«J’ai essayé le hockey pour être avec mes amis et faire comme mon frère au départ, mais ma sœur pratiquait le karaté très jeune et j’ai vite réalisé qu’elle remportait beaucoup plus de médailles qu’on pouvait en remporter au hockey !»
Théo s’inscrit donc au karaté à l’automne 2016, il n’a alors que 6 ans. Il est rapidement conquis par son nouveau sport et réalise petit à petit qu’il est fait plus pour le sport individuel que pour le sport d’équipe. Il gravit les échelons (ceintures) un à un. En général, un karatéka change de ceinture une fois l’an, débutant avec la blanche, suivie de la jaune, la orange, la verte, la bleue, la brune et puis la noire. Dans certains cas, quand l’athlète n’a pas encore seize ans, mais s’il est prêt pour la ceinture noire, on va lui octroyer une ceinture rouge.
Théo affirme que, selon lui, la ceinture jaune est la plus difficile à obtenir puisqu’on est encore très jeune et il y a beaucoup de techniques à retenir ! «On nous enseigne la base au départ puis on répète sans cesse par la suite pour peaufiner et assimiler chacun des mouvements.»
Au fil des années, Théo Fournier a participé à 43 tournois, récolté près de 300 médailles, traversé l’Ontario et rencontré beaucoup de gens. Il a participé à un seul tournoi hors province, soit le Capital Conquest tenu à Gatineau en novembre 2025.
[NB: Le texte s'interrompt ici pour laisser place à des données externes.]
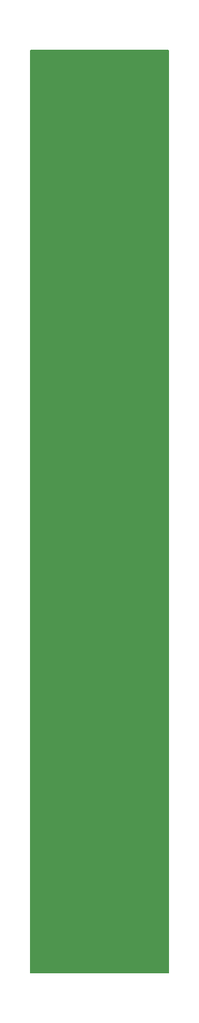
<source format=gbr>
%TF.GenerationSoftware,KiCad,Pcbnew,8.0.0*%
%TF.CreationDate,2024-06-15T01:20:11+02:00*%
%TF.ProjectId,feitw_panel,66656974-775f-4706-916e-656c2e6b6963,rev?*%
%TF.SameCoordinates,Original*%
%TF.FileFunction,Copper,L1,Top*%
%TF.FilePolarity,Positive*%
%FSLAX46Y46*%
G04 Gerber Fmt 4.6, Leading zero omitted, Abs format (unit mm)*
G04 Created by KiCad (PCBNEW 8.0.0) date 2024-06-15 01:20:11*
%MOMM*%
%LPD*%
G01*
G04 APERTURE LIST*
%TA.AperFunction,ViaPad*%
%ADD10C,4.000000*%
%TD*%
%TA.AperFunction,ViaPad*%
%ADD11C,8.000000*%
%TD*%
%TA.AperFunction,ViaPad*%
%ADD12C,7.000000*%
%TD*%
G04 APERTURE END LIST*
D10*
%TO.N,GND*%
X125650000Y-31500000D03*
X125650000Y-154000000D03*
X135595000Y-132750000D03*
D11*
X128360000Y-52750000D03*
X128360000Y-72750000D03*
X128360000Y-92750000D03*
X128360000Y-112750000D03*
D12*
X128347300Y-127750000D03*
X128347300Y-137750000D03*
%TD*%
%TA.AperFunction,Conductor*%
%TO.N,GND*%
G36*
X137912539Y-29044785D02*
G01*
X137958294Y-29097589D01*
X137969500Y-29149100D01*
X137969500Y-156325500D01*
X137949815Y-156392539D01*
X137897011Y-156438294D01*
X137845500Y-156449500D01*
X118874500Y-156449500D01*
X118807461Y-156429815D01*
X118761706Y-156377011D01*
X118750500Y-156325500D01*
X118750500Y-29149100D01*
X118770185Y-29082061D01*
X118822989Y-29036306D01*
X118874500Y-29025100D01*
X137845500Y-29025100D01*
X137912539Y-29044785D01*
G37*
%TD.AperFunction*%
%TD*%
M02*

</source>
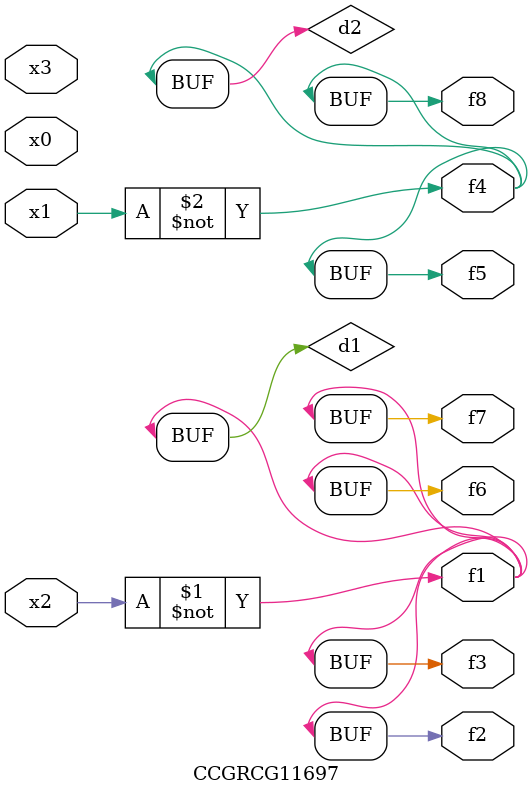
<source format=v>
module CCGRCG11697(
	input x0, x1, x2, x3,
	output f1, f2, f3, f4, f5, f6, f7, f8
);

	wire d1, d2;

	xnor (d1, x2);
	not (d2, x1);
	assign f1 = d1;
	assign f2 = d1;
	assign f3 = d1;
	assign f4 = d2;
	assign f5 = d2;
	assign f6 = d1;
	assign f7 = d1;
	assign f8 = d2;
endmodule

</source>
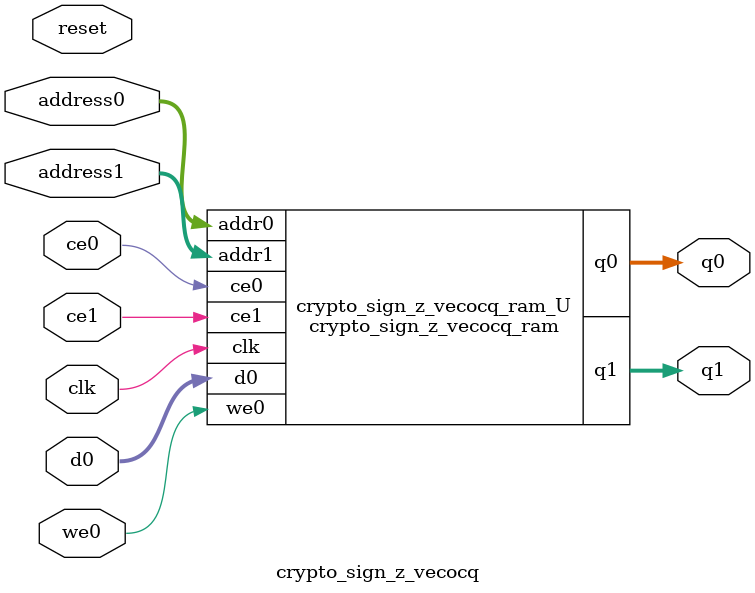
<source format=v>
`timescale 1 ns / 1 ps
module crypto_sign_z_vecocq_ram (addr0, ce0, d0, we0, q0, addr1, ce1, q1,  clk);

parameter DWIDTH = 32;
parameter AWIDTH = 10;
parameter MEM_SIZE = 1024;

input[AWIDTH-1:0] addr0;
input ce0;
input[DWIDTH-1:0] d0;
input we0;
output reg[DWIDTH-1:0] q0;
input[AWIDTH-1:0] addr1;
input ce1;
output reg[DWIDTH-1:0] q1;
input clk;

(* ram_style = "block" *)reg [DWIDTH-1:0] ram[0:MEM_SIZE-1];




always @(posedge clk)  
begin 
    if (ce0) begin
        if (we0) 
            ram[addr0] <= d0; 
        q0 <= ram[addr0];
    end
end


always @(posedge clk)  
begin 
    if (ce1) begin
        q1 <= ram[addr1];
    end
end


endmodule

`timescale 1 ns / 1 ps
module crypto_sign_z_vecocq(
    reset,
    clk,
    address0,
    ce0,
    we0,
    d0,
    q0,
    address1,
    ce1,
    q1);

parameter DataWidth = 32'd32;
parameter AddressRange = 32'd1024;
parameter AddressWidth = 32'd10;
input reset;
input clk;
input[AddressWidth - 1:0] address0;
input ce0;
input we0;
input[DataWidth - 1:0] d0;
output[DataWidth - 1:0] q0;
input[AddressWidth - 1:0] address1;
input ce1;
output[DataWidth - 1:0] q1;



crypto_sign_z_vecocq_ram crypto_sign_z_vecocq_ram_U(
    .clk( clk ),
    .addr0( address0 ),
    .ce0( ce0 ),
    .we0( we0 ),
    .d0( d0 ),
    .q0( q0 ),
    .addr1( address1 ),
    .ce1( ce1 ),
    .q1( q1 ));

endmodule


</source>
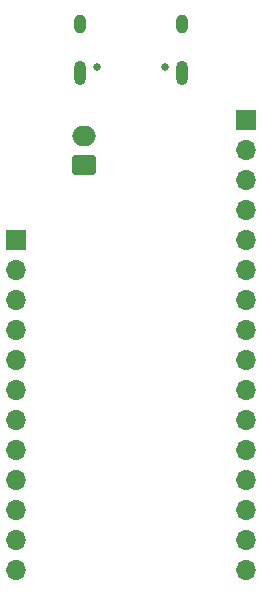
<source format=gbr>
%TF.GenerationSoftware,KiCad,Pcbnew,(6.0.9)*%
%TF.CreationDate,2023-01-04T16:56:23-05:00*%
%TF.ProjectId,RP2040_DevBoard_LiPo,52503230-3430-45f4-9465-76426f617264,rev?*%
%TF.SameCoordinates,Original*%
%TF.FileFunction,Soldermask,Bot*%
%TF.FilePolarity,Negative*%
%FSLAX46Y46*%
G04 Gerber Fmt 4.6, Leading zero omitted, Abs format (unit mm)*
G04 Created by KiCad (PCBNEW (6.0.9)) date 2023-01-04 16:56:23*
%MOMM*%
%LPD*%
G01*
G04 APERTURE LIST*
G04 Aperture macros list*
%AMRoundRect*
0 Rectangle with rounded corners*
0 $1 Rounding radius*
0 $2 $3 $4 $5 $6 $7 $8 $9 X,Y pos of 4 corners*
0 Add a 4 corners polygon primitive as box body*
4,1,4,$2,$3,$4,$5,$6,$7,$8,$9,$2,$3,0*
0 Add four circle primitives for the rounded corners*
1,1,$1+$1,$2,$3*
1,1,$1+$1,$4,$5*
1,1,$1+$1,$6,$7*
1,1,$1+$1,$8,$9*
0 Add four rect primitives between the rounded corners*
20,1,$1+$1,$2,$3,$4,$5,0*
20,1,$1+$1,$4,$5,$6,$7,0*
20,1,$1+$1,$6,$7,$8,$9,0*
20,1,$1+$1,$8,$9,$2,$3,0*%
G04 Aperture macros list end*
%ADD10C,0.650000*%
%ADD11O,1.000000X2.100000*%
%ADD12O,1.000000X1.600000*%
%ADD13R,1.700000X1.700000*%
%ADD14O,1.700000X1.700000*%
%ADD15RoundRect,0.250000X0.750000X-0.600000X0.750000X0.600000X-0.750000X0.600000X-0.750000X-0.600000X0*%
%ADD16O,2.000000X1.700000*%
G04 APERTURE END LIST*
D10*
%TO.C,J1*%
X168610000Y-26600000D03*
X174390000Y-26600000D03*
D11*
X167180000Y-27130000D03*
D12*
X175820000Y-22950000D03*
X167180000Y-22950000D03*
D11*
X175820000Y-27130000D03*
%TD*%
D13*
%TO.C,J2*%
X181250000Y-31100000D03*
D14*
X181250000Y-33640000D03*
X181250000Y-36180000D03*
X181250000Y-38720000D03*
X181250000Y-41260000D03*
X181250000Y-43800000D03*
X181250000Y-46340000D03*
X181250000Y-48880000D03*
X181250000Y-51420000D03*
X181250000Y-53960000D03*
X181250000Y-56500000D03*
X181250000Y-59040000D03*
X181250000Y-61580000D03*
X181250000Y-64120000D03*
X181250000Y-66660000D03*
X181250000Y-69200000D03*
%TD*%
D13*
%TO.C,J6*%
X161800000Y-41250000D03*
D14*
X161800000Y-43790000D03*
X161800000Y-46330000D03*
X161800000Y-48870000D03*
X161800000Y-51410000D03*
X161800000Y-53950000D03*
X161800000Y-56490000D03*
X161800000Y-59030000D03*
X161800000Y-61570000D03*
X161800000Y-64110000D03*
X161800000Y-66650000D03*
X161800000Y-69190000D03*
%TD*%
D15*
%TO.C,J3*%
X167532500Y-34950000D03*
D16*
X167532500Y-32450000D03*
%TD*%
M02*

</source>
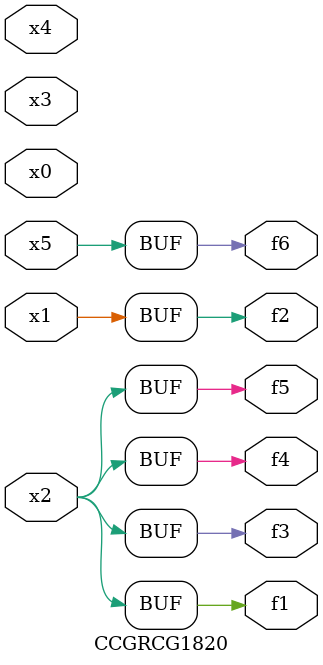
<source format=v>
module CCGRCG1820(
	input x0, x1, x2, x3, x4, x5,
	output f1, f2, f3, f4, f5, f6
);
	assign f1 = x2;
	assign f2 = x1;
	assign f3 = x2;
	assign f4 = x2;
	assign f5 = x2;
	assign f6 = x5;
endmodule

</source>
» Je me suis inscrit seul et sans aucune attente, c’était pour l’expérience. Il y avait une multitude de différents arts martiaux et c’était très impressionnant même un peu intimidant. À ma grande surprise, j’ai remporté la première position en kumite dans mon groupe d’âge ; c’était la première fois que je pleurais de joie. J’ai participé à quelques ateliers durant le weekend, dont une en Kung Fu et une autre en kick-boxing avec Jean-Yves Thériault que j’ai très apprécié ! Je dois bientôt m’inscrire puisque j’y retourne en novembre de cette année.»
Le jeune homme considère le karaté davantage comme une discipline personnelle qu’un sport. Il fait également de la natation, il a un boulot, est membre de l’équipe d’improvisation de l’école en plus d’être entraîneur pour l’équipe de St-Louis. Il siège au Conseil des Arts et est également membre de la radio étudiante du secondaire.
Il a développé un amour, une passion pour son sport et pour cela il attribue énormément de crédit à son sensei, Michel Gosselin. «C’est un homme envers qui j’ai beaucoup d’admiration et à qui je voue le plus grand respect. Je ne sais pas où je serais sans lui. Sensei Gosselin est une personne très humble, mais qui m’a assurément permis d’atteindre les plus haut niveau grâce à sa confiance et son engagement envers moi.»
À partir des ceintures bleu et brune, Théo se fixe des objectifs plus précis. «Je ne peux plus abandonner. Je me suis investi depuis plusieurs années, donc pas question de faire marche arrière.»
Depuis dimanche dernier, Théo Fournier est maintenant Sensei Fournier. Après une longue journée de tests et une présentation devant jury, Théo a obtenu sa fameuse ceinture noire. Il était d’ailleurs encore ému lorsque je l’ai rencontré lundi soir.
La journée s’est déroulée en six étapes pour son évaluation. Il avait dû également répondre à un questionnaire axé sur la fédération dans les mois précédant son évaluation.
Étape 1 – démonstration de la base du karaté
Étape 2 – 2×15 minutes de techniques avancées
Étape 3 – 3 x chacun des katas
Étape 4 -technique de combat avec partenaire
Étape 5 -combat contrôlé
Étape 6 -combat «Freestyle»
«T’as aucune idée de ce que ça représente pour moi ; je suis tellement fier de mon cheminement et de ce que j’ai accompli. À partir de maintenant, je représente la fédération dans toutes les sphères de ma vie et je l’assume. Je veux devenir un modèle pour les tout-petits et les aider à progresser.»
«Chaque jour, je me lève avec le même mantra, “It’s a new day, be better”.
Félicitations, Théo, et bonne continuité !!